#### Exercise objective
Quote verbatim the portion of the article below on the gathering of Magdalene Laundry survivors in Ireland, from "They are meeting" to "longer with us.".
##### Selected extract
Amid emotional scenes, over two hundred Magdalene Laundry survivors have gathered in Ireland for two days, most meeting for the first time.
They are meeting as part of the Irish state’s Restorative Justice program devised by Judge John Quirke and paid for by the Irish government.
The women have flown in from all over the globe, for many their first time back in Ireland since they escaped the slave-like conditions in the laundries where most were sent as punishment, usually because of a baby out of wedlock. Some were literally worked to death or close to it.
Professor James Smith of Boston College who has published widely on the Magdalene women says, “They will meet each other, chat with each other, share and compare experiences, reminisce, and remember those who are no longer with us.
##########
##### Data excerpts
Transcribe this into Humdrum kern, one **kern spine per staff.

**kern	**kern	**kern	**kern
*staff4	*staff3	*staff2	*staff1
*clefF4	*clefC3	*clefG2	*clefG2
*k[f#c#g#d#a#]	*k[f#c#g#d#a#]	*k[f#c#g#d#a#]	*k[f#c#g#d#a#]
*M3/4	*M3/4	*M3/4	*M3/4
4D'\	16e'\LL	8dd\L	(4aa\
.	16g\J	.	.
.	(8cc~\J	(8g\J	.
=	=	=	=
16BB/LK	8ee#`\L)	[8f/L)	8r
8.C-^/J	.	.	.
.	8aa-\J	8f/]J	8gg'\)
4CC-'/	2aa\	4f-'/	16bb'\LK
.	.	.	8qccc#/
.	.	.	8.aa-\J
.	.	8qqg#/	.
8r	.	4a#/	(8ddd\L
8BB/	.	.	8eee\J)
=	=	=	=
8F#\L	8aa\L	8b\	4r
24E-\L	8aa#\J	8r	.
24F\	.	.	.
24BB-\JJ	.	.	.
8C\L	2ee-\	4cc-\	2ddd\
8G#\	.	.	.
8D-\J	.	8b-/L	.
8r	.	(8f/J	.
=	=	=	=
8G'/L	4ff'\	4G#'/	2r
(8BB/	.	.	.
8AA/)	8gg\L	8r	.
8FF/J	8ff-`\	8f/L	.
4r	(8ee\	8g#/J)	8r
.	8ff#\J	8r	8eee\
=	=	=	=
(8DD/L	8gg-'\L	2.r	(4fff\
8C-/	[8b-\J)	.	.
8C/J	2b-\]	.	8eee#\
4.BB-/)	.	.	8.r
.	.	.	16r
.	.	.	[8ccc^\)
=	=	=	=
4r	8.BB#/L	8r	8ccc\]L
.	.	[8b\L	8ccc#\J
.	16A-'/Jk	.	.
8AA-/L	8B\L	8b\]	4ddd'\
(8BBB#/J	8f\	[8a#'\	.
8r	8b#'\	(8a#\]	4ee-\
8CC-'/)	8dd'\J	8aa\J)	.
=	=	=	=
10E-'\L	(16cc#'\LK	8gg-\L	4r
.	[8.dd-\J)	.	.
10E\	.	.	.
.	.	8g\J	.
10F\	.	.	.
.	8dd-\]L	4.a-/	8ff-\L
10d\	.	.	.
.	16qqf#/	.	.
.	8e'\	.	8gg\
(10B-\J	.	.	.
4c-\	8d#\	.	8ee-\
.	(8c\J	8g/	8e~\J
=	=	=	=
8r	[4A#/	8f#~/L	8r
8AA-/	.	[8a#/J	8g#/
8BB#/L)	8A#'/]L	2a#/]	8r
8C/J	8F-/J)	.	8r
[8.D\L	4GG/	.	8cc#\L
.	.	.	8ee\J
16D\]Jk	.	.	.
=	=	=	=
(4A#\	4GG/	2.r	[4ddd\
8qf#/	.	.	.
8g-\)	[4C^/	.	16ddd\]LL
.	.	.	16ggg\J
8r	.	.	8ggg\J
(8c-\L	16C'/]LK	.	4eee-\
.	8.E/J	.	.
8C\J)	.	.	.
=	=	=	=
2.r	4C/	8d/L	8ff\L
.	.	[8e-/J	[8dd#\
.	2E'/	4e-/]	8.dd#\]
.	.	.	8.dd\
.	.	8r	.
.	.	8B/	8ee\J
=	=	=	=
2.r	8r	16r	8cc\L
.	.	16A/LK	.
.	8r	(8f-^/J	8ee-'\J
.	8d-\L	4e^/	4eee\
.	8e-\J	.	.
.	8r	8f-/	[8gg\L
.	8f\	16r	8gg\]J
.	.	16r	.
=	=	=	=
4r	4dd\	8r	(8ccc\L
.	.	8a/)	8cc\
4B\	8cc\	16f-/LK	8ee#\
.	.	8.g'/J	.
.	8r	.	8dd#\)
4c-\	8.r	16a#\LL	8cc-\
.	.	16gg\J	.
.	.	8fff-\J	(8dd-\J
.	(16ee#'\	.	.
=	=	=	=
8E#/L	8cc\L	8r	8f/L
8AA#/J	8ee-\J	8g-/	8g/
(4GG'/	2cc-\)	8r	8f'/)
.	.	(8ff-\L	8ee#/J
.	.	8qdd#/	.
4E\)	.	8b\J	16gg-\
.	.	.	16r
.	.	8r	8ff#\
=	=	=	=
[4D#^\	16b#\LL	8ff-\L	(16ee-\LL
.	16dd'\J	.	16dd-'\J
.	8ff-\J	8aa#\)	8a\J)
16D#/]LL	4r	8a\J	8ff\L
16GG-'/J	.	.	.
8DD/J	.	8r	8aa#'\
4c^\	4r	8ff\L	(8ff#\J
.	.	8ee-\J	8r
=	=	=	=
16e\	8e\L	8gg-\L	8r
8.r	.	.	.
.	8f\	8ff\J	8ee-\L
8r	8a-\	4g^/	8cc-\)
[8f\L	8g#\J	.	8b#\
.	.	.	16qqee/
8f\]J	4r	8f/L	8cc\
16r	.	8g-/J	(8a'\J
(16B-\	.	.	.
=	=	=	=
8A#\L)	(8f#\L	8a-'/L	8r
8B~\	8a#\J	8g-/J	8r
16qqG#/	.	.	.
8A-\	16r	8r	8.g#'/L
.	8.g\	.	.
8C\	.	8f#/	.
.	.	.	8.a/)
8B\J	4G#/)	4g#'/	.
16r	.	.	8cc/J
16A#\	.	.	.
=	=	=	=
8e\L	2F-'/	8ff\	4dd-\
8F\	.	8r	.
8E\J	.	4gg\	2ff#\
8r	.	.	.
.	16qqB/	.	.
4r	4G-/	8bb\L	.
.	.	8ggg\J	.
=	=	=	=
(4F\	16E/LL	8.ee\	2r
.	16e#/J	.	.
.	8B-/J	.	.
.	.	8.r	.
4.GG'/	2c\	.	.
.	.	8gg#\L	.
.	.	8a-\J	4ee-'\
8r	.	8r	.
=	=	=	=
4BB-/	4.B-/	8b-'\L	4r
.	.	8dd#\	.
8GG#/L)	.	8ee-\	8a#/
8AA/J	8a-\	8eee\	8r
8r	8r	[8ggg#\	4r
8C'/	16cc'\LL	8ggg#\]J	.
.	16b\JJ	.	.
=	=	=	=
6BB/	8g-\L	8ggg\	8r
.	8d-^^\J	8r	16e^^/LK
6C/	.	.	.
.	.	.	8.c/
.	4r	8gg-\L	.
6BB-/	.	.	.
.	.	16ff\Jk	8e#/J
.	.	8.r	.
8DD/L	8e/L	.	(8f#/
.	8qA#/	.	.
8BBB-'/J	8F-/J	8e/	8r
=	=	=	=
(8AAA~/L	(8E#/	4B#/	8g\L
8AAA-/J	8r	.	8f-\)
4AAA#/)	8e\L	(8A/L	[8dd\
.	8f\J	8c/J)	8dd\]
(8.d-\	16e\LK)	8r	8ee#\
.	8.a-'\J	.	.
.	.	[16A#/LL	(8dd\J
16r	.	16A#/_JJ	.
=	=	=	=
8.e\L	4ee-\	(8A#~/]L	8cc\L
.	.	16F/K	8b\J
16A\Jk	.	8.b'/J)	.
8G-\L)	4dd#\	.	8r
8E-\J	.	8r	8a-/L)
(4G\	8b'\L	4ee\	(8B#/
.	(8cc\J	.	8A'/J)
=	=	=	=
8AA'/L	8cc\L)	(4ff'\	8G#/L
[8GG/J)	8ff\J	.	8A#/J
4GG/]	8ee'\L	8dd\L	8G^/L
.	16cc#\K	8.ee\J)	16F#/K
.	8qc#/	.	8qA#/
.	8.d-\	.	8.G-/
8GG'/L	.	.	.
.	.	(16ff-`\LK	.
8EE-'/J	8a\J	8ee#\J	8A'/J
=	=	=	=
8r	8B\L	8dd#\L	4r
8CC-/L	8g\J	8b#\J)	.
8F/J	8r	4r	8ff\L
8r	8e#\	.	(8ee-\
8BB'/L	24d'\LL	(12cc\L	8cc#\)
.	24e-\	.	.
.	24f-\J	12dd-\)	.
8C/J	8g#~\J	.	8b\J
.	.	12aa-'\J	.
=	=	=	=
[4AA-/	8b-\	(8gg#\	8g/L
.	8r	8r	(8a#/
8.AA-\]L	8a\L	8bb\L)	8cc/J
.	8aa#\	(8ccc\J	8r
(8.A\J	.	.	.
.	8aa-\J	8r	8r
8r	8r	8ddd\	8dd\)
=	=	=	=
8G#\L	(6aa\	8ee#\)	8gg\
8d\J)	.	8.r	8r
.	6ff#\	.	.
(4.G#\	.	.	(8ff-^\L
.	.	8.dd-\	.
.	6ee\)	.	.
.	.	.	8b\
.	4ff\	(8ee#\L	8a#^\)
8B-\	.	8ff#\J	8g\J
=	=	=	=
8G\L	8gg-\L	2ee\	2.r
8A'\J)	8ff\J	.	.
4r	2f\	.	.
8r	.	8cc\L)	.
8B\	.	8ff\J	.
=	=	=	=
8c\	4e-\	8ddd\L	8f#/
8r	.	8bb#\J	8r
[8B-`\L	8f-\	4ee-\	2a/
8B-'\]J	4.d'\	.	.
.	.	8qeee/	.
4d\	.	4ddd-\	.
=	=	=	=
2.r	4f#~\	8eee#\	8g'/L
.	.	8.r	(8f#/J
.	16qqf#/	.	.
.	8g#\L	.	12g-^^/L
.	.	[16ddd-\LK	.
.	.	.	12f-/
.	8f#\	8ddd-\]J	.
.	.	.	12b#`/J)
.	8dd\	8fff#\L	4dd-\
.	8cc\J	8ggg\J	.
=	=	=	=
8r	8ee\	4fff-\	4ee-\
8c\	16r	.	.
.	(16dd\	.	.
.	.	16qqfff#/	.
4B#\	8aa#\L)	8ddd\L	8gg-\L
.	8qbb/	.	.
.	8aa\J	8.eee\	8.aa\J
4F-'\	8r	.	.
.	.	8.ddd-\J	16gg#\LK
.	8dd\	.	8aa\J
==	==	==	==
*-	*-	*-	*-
##########
#### Result of the exercise
They are meeting as part of the Irish state’s Restorative Justice program devised by Judge John Quirke and paid for by the Irish government.
The women have flown in from all over the globe, for many their first time back in Ireland since they escaped the slave-like conditions in the laundries where most were sent as punishment, usually because of a baby out of wedlock. Some were literally worked to death or close to it.
Professor James Smith of Boston College who has published widely on the Magdalene women says, “They will meet each other, chat with each other, share and compare experiences, reminisce, and remember those who are no longer with us.